She finds that the best two variables to interact with Fireplaces.YN are Lot.Area 
and Total.Bsmt.SF, and she wants to show that this model makes better out- 
of-sample predictions. She uses cross-validation to compare the model she chose 
(with three interactions) to the model m2 (with only one interaction), and she 
finds that her model has slightly better prediction error, as measured by cross- 
validation. Does this show her model is better? 
(h) (5 points, extra credit) I now fit a regression equation to the same dataset with the 
logarithm of SalePrice as the response variable (I left the explanatory variables 
unchanged). This gave me the following: 
m4 <- lm(log(SalePrice) ~ ., data = ames) 
m4 
## 
## Call: 
## lm(formula = log(SalePrice) ~ ., data = ames) 
## 
## Coefficients: 
## (Intercept) Lot.Area Total.Bsmt.SF Gr.Liv.Area 
## 3.641e+00 7.349e-06 2.146e-04 3.842e-04 
## Garage.Cars Fireplaces.YNY Year.Built 
## 7.578e-02 5.699e-02 3.739e-03 
Assume that our predicted SalePrice for a certain house with no fireplace, using 
model m4, is $150,000. What would the predicted SalePrice become if we add a 
fireplace to the house and leave all of the other variables unchanged? 
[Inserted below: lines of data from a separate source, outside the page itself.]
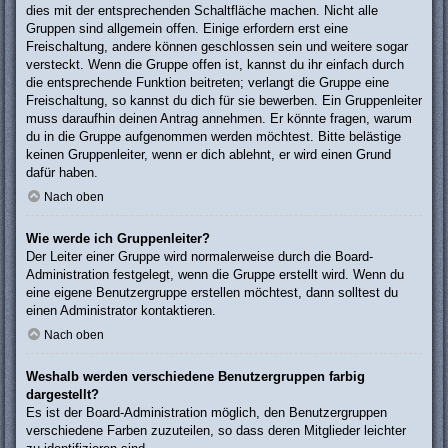
dies mit der entsprechenden Schaltfläche machen. Nicht alle
Gruppen sind allgemein offen. Einige erfordern erst eine
Freischaltung, andere können geschlossen sein und weitere sogar
versteckt. Wenn die Gruppe offen ist, kannst du ihr einfach durch
die entsprechende Funktion beitreten; verlangt die Gruppe eine
Freischaltung, so kannst du dich für sie bewerben. Ein Gruppenleiter
muss daraufhin deinen Antrag annehmen. Er könnte fragen, warum
du in die Gruppe aufgenommen werden möchtest. Bitte belästige
keinen Gruppenleiter, wenn er dich ablehnt, er wird einen Grund
dafür haben.
Nach oben
Wie werde ich Gruppenleiter?
Der Leiter einer Gruppe wird normalerweise durch die Board-
Administration festgelegt, wenn die Gruppe erstellt wird. Wenn du
eine eigene Benutzergruppe erstellen möchtest, dann solltest du
einen Administrator kontaktieren.
Nach oben
Weshalb werden verschiedene Benutzergruppen farbig
dargestellt?
Es ist der Board-Administration möglich, den Benutzergruppen
verschiedene Farben zuzuteilen, so dass deren Mitglieder leichter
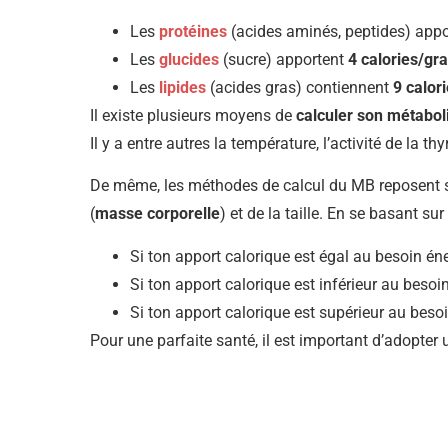
Les
protéines
(acides aminés, peptides) appo
Les
glucides
(sucre) apportent
4 calories/g
Les
lipides
(acides gras) contiennent
9 calor
Il existe plusieurs moyens de
calculer son métabo
Il y a entre autres la température, l’activité de la thy
De même, les méthodes de calcul du MB reposent sur 
(
masse corporelle
) et de la taille. En se basant sur
Si ton apport calorique est égal au besoin én
Si ton apport calorique est inférieur au besoi
Si ton apport calorique est supérieur au beso
Pour une parfaite santé, il est important d’adopter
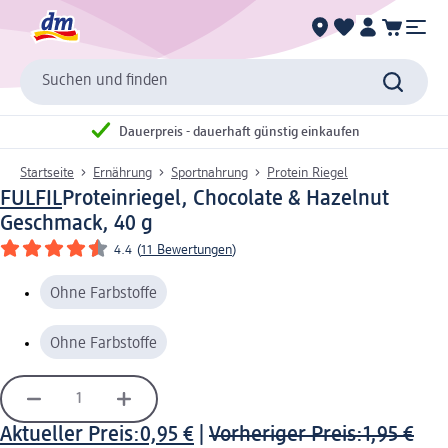
Suchen und finden
Dauerpreis - dauerhaft günstig einkaufen
Startseite
Ernährung
Sportnahrung
Protein Riegel
FULFIL
Proteinriegel, Chocolate & Hazelnut
Geschmack, 40 g
4.4
(
11 Bewertungen
)
Ohne Farbstoffe
Ohne Farbstoffe
Aktueller Preis:
0,95 €
|
Vorheriger Preis:
1,95 €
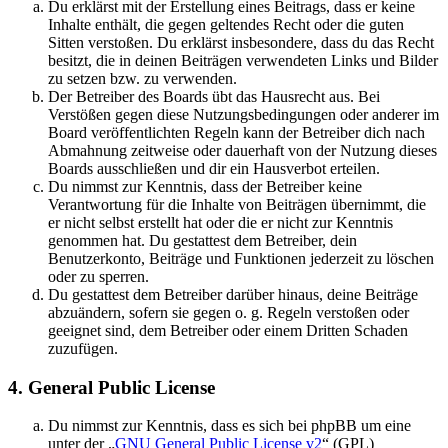
Du erklärst mit der Erstellung eines Beitrags, dass er keine
Inhalte enthält, die gegen geltendes Recht oder die guten
Sitten verstoßen. Du erklärst insbesondere, dass du das Recht
besitzt, die in deinen Beiträgen verwendeten Links und Bilder
zu setzen bzw. zu verwenden.
Der Betreiber des Boards übt das Hausrecht aus. Bei
Verstößen gegen diese Nutzungsbedingungen oder anderer im
Board veröffentlichten Regeln kann der Betreiber dich nach
Abmahnung zeitweise oder dauerhaft von der Nutzung dieses
Boards ausschließen und dir ein Hausverbot erteilen.
Du nimmst zur Kenntnis, dass der Betreiber keine
Verantwortung für die Inhalte von Beiträgen übernimmt, die
er nicht selbst erstellt hat oder die er nicht zur Kenntnis
genommen hat. Du gestattest dem Betreiber, dein
Benutzerkonto, Beiträge und Funktionen jederzeit zu löschen
oder zu sperren.
Du gestattest dem Betreiber darüber hinaus, deine Beiträge
abzuändern, sofern sie gegen o. g. Regeln verstoßen oder
geeignet sind, dem Betreiber oder einem Dritten Schaden
zuzufügen.
4. General Public License
Du nimmst zur Kenntnis, dass es sich bei phpBB um eine
unter der „
GNU General Public License v2
“ (GPL)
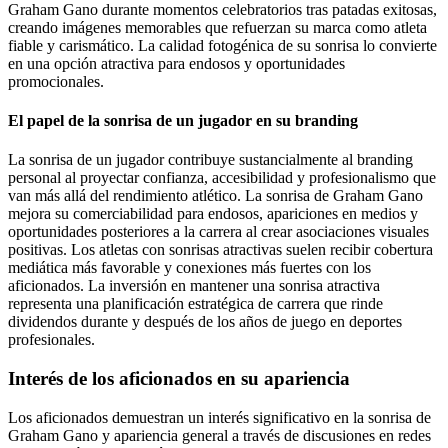
Graham Gano durante momentos celebratorios tras patadas exitosas,
creando imágenes memorables que refuerzan su marca como atleta
fiable y carismático. La calidad fotogénica de su sonrisa lo convierte
en una opción atractiva para endosos y oportunidades
promocionales.
El papel de la sonrisa de un jugador en su branding
La sonrisa de un jugador contribuye sustancialmente al branding
personal al proyectar confianza, accesibilidad y profesionalismo que
van más allá del rendimiento atlético. La sonrisa de Graham Gano
mejora su comerciabilidad para endosos, apariciones en medios y
oportunidades posteriores a la carrera al crear asociaciones visuales
positivas. Los atletas con sonrisas atractivas suelen recibir cobertura
mediática más favorable y conexiones más fuertes con los
aficionados. La inversión en mantener una sonrisa atractiva
representa una planificación estratégica de carrera que rinde
dividendos durante y después de los años de juego en deportes
profesionales.
Interés de los aficionados en su apariencia
Los aficionados demuestran un interés significativo en la sonrisa de
Graham Gano y apariencia general a través de discusiones en redes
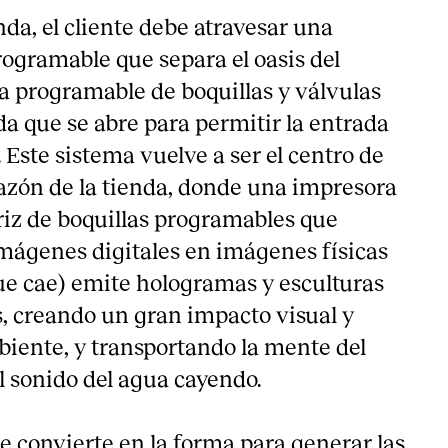
enda, el cliente debe atravesar una
rogramable que separa el oasis del
ma programable de boquillas y válvulas
a que se abre para permitir la entrada
. Este sistema vuelve a ser el centro de
razón de la tienda, donde una impresora
iz de boquillas programables que
mágenes digitales en imágenes físicas
e cae) emite hologramas y esculturas
 creando un gran impacto visual y
biente, y transportando la mente del
el sonido del agua cayendo.
e convierte en la forma para generar las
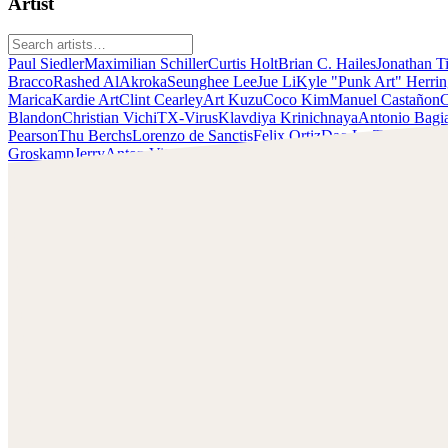
Artist
Paul Siedler
Maximilian Schiller
Curtis Holt
Brian C. Hailes
Jonathan T
Bracco
Rashed AlAkroka
Seunghee Lee
Jue Li
Kyle "Punk Art" Herri
Marica
Kardie Art
Clint Cearley
Art Kuzu
Coco Kim
Manuel Castañon
C
Blandon
Christian Vichi
TX-Virus
Klavdiya Krinichnaya
Antonio Bagi
Pearson
Thu Berchs
Lorenzo de Sanctis
Felix Ortiz
Dao Le Trong
Ingra
Groskamp
Jerry
Anton Vitus
Ferdinand Ladera
Nathaniel Reid
Lighting
Rogier Van De Beek
Schau dir die Arbeiten von Rogier Van De Beek an und
nimm Kontakt mit ihm auf!
Finde Rogier auf:
https://beek-art.artstation.com/
Instagram:
http://www.instagram.com/beekart
Facebook:
http://www.facebook.com/beekart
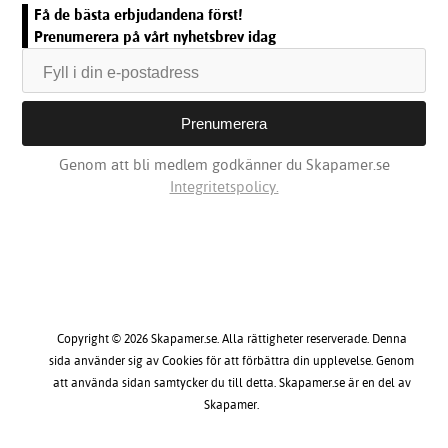
Få de bästa erbjudandena först!
Prenumerera på vårt nyhetsbrev idag
Genom att bli medlem godkänner du Skapamer.se
Integritetspolicy.
Copyright © 2026 Skapamer.se. Alla rättigheter reserverade. Denna
sida använder sig av Cookies för att förbättra din upplevelse. Genom
att använda sidan samtycker du till detta. Skapamer.se är en del av
Skapamer.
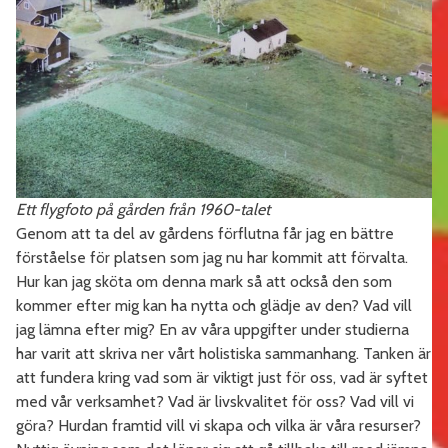
Ett flygfoto på gården från 1960-talet
Genom att ta del av gårdens förflutna får jag en bättre
förståelse för platsen som jag nu har kommit att förvalta.
Hur kan jag sköta om denna mark så att också den som
kommer efter mig kan ha nytta och glädje av den? Vad vill
jag lämna efter mig? En av våra uppgifter under studierna
har varit att skriva ner vårt holistiska sammanhang. Tanken är
att fundera kring vad som är viktigt just för oss, vad är syftet
med vår verksamhet? Vad är livskvalitet för oss? Vad vill vi
göra? Hurdan framtid vill vi skapa och vilka är våra resurser?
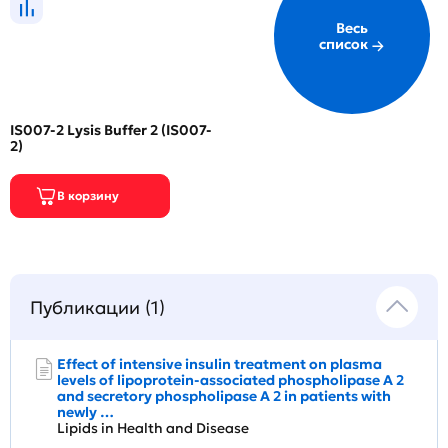
Весь
список
IS007-2 Lysis Buffer 2 (IS007-
2)
Публикации (1)
Effect of intensive insulin treatment on plasma
levels of lipoprotein-associated phospholipase A 2
and secretory phospholipase A 2 in patients with
newly …
Lipids in Health and Disease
(i) (5 points) We decide to investigate a bit more how fireplaces relate to some of the 
other variables in the data set, so we create a new binary outcome variable called 
Fireplaces.10, which is 1 if Fireplaces.YN is Y and 0 otherwise. We estimate 
a logistic regression using the glm function in R, and we get the following model: 
ames$Fireplaces.10 <- ifelse(ames$Fireplaces.YN == "Y", 1, 0) 
m5 <- glm(Fireplaces.10 ~ Year.Built + SalePrice, data = ames, 
family = binomial) 
m5 
11 
## 
## Call: glm(formula = Fireplaces.10 ~ Year.Built + SalePrice, family = binomial, 
## data = ames) 
## 
## Coefficients: 
## (Intercept) Year.Built SalePrice 
## 2.942e+01 -1.784e-02 3.535e-05 
## 
## Degrees of Freedom: 1313 Total (i.e. Null); 1311 Residual 
## Null Deviance: 1729 
## Residual Deviance: 1493 AIC: 1499 
According to model m5, how likely is it that a house built in 1950, whose current 
SalePrice is $100,000, would have a fireplace? What about a house built in 
2000? Give your answers as probabilities.